• **TASK STATEMENT**
Recast the records below as a Markdown table with the columns "Row" and "Text", one numbered row per non-blank line. Include only the lines from the start of the records through the line containing "#### 2.4.1 抢占式调度系统", with both ends included.

***** ENTRIES PROVIDED

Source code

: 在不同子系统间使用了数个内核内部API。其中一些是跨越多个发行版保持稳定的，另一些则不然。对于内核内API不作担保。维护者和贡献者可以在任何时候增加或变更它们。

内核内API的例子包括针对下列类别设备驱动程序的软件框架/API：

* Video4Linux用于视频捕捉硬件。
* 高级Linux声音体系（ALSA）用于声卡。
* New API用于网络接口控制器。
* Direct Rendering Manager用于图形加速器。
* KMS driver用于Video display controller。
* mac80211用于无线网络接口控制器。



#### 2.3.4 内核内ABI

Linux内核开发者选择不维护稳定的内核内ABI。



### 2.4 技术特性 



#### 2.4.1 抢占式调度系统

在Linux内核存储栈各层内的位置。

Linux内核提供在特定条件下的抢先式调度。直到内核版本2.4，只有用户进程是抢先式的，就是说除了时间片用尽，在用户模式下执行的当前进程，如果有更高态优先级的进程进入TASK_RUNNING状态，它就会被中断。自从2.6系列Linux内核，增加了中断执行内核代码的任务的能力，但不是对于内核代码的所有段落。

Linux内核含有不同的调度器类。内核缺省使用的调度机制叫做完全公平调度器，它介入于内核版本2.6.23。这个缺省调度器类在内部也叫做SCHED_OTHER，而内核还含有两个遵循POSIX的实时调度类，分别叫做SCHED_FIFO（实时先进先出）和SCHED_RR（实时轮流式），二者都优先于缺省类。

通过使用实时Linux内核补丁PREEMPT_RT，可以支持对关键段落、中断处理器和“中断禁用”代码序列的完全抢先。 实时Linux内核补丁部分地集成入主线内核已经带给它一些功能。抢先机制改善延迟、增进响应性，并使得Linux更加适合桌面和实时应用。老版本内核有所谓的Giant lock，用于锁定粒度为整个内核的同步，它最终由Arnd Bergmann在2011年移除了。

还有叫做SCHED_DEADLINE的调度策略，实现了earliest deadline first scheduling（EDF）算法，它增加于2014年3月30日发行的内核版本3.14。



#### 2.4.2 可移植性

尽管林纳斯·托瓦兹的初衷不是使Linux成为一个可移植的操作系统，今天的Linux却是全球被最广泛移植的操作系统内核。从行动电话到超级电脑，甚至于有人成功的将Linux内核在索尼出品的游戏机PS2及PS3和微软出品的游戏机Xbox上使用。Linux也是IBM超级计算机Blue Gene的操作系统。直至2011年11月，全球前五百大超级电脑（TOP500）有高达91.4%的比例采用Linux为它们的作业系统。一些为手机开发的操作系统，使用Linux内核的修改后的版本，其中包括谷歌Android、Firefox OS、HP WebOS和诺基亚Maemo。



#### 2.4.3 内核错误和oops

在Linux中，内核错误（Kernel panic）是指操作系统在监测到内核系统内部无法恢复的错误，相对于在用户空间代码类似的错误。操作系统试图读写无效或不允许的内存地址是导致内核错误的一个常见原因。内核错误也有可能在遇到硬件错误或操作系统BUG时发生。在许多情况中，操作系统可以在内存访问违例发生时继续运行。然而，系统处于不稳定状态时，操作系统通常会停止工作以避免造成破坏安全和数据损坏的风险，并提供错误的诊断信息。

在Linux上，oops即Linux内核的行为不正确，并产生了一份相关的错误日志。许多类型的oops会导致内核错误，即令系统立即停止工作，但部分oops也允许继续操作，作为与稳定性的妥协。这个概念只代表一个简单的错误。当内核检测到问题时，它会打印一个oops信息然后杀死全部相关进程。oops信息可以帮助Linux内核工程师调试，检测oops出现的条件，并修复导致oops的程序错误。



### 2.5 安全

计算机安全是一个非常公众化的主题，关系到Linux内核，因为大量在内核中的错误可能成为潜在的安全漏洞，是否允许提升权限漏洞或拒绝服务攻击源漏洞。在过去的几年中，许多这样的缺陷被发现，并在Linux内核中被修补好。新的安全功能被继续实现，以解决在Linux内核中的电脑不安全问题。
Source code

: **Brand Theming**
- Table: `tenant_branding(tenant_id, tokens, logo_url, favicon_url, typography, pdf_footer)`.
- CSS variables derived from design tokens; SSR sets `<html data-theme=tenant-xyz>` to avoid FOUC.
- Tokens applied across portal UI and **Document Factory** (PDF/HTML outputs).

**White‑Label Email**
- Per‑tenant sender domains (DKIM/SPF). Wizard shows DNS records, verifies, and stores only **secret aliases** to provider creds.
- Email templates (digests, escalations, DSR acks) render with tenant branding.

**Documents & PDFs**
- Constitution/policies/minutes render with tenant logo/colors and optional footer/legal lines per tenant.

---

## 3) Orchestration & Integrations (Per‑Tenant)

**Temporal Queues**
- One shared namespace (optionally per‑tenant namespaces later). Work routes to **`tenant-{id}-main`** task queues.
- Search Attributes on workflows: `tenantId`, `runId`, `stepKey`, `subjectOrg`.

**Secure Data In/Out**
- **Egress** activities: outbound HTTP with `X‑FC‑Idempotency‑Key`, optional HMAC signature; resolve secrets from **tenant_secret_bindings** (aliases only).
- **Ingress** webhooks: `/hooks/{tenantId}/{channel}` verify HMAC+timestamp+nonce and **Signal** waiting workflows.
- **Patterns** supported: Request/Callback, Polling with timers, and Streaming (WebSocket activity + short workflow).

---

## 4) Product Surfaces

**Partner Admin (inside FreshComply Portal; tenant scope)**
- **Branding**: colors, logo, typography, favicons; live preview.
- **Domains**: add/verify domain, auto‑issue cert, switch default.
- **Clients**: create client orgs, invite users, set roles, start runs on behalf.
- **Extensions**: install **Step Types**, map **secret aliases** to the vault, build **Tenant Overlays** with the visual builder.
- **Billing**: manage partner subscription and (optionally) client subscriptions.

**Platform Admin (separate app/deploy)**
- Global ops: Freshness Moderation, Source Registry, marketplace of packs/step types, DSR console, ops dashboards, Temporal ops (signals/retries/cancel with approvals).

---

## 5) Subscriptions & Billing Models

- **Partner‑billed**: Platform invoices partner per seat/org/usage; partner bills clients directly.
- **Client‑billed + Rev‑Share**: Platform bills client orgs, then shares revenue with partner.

**********

• **WRITTEN ANSWER**
| Row | Text |
|---|---|
| 1 | Source code |
| 2 | : 在不同子系统间使用了数个内核内部API。其中一些是跨越多个发行版保持稳定的，另一些则不然。对于内核内API不作担保。维护者和贡献者可以在任何时候增加或变更它们。 |
| 3 | 内核内API的例子包括针对下列类别设备驱动程序的软件框架/API： |
| 4 | * Video4Linux用于视频捕捉硬件。 |
| 5 | * 高级Linux声音体系（ALSA）用于声卡。 |
| 6 | * New API用于网络接口控制器。 |
| 7 | * Direct Rendering Manager用于图形加速器。 |
| 8 | * KMS driver用于Video display controller。 |
| 9 | * mac80211用于无线网络接口控制器。 |
| 10 | #### 2.3.4 内核内ABI |
| 11 | Linux内核开发者选择不维护稳定的内核内ABI。 |
| 12 | ### 2.4 技术特性  |
| 13 | #### 2.4.1 抢占式调度系统 |